The Ghost of Dame Lilias Drummond mystery dates from the night of 27 October 1601 and has so far defied any rational explanation. In 1592, Lord Fyvie, Alexander Seton married Dame Lilias (or Lilies) Drummond. Dame Lilias was a happy woman, and for nine years she and her husband were contented together. She bore him five daughters, and then on the 8 May 1601, she suddenly died at her husbands house in Fife, where she was buried. She was not quite 30 when she died. Seton mourned her death very quickly and set his sights on another noble family’s daughter Lady Grizel Leslie. It has been said that Seton began an affair with Lady Leslie before his wife's death, since he was tired of waiting for a son to be born and an heir who never came. Because of this, it is said that Dame Lilias died of a broken heart. Within six months of Dame Lilias' death, Seton married Lady Leslie. On the night of 27 October, they retired to their bedchamber. That night, they both heard heavy sighs coming from outside their room. Seton went to investigate, but no intruder was ever found. With the dawn arrival, they discovered a startling indication of the intruder's identity. Carved upside down on the window sill, in neat 3 inch high letters, was the name D. LILIAS DRUMMOND. The carving, still quite clear today and unworn, is over 50 feet from the ground in the old defensive wall of the castle, which was deliberately built without any footholds.

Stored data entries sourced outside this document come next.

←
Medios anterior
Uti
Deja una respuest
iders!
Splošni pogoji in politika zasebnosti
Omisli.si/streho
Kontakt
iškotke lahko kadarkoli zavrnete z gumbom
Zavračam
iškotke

A story is told that in 1920 during renovation work the skeleton of a woman was discovered behind a bedroom wall. On the day the remains were laid to rest in Fyvie cemetery, the castle residents started to be plagued by strange noises and unexplained happenings. Fearing he had offended the dead woman, the Laird of the castle had the skeleton exhumed and replaced behind the bedroom wall, at which the haunting ceased.